(Structured pose outputs)
┄┄┄┄┄┄┄┄┄┄┄┄┄┄┄┄┄┄┄┄
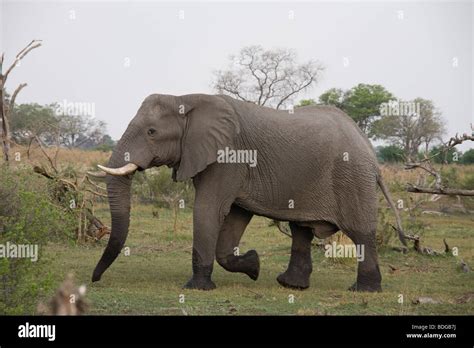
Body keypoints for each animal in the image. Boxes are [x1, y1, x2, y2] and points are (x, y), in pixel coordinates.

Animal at [90, 92, 406, 290]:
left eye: (152, 132)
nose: (94, 280)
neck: (186, 98)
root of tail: (369, 149)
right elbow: (233, 217)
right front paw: (253, 266)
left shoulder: (228, 156)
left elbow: (209, 209)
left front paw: (196, 288)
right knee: (301, 229)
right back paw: (290, 285)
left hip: (352, 178)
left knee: (360, 232)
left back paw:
┄┄┄┄┄┄┄┄┄┄┄┄┄┄┄┄┄┄┄┄
Exercise directions
Please return, exactly as written, the line containing "left front paw: (196, 288)" and every line after it through the end of the records above, and nothing else.

Task answer
left front paw: (196, 288)
right knee: (301, 229)
right back paw: (290, 285)
left hip: (352, 178)
left knee: (360, 232)
left back paw:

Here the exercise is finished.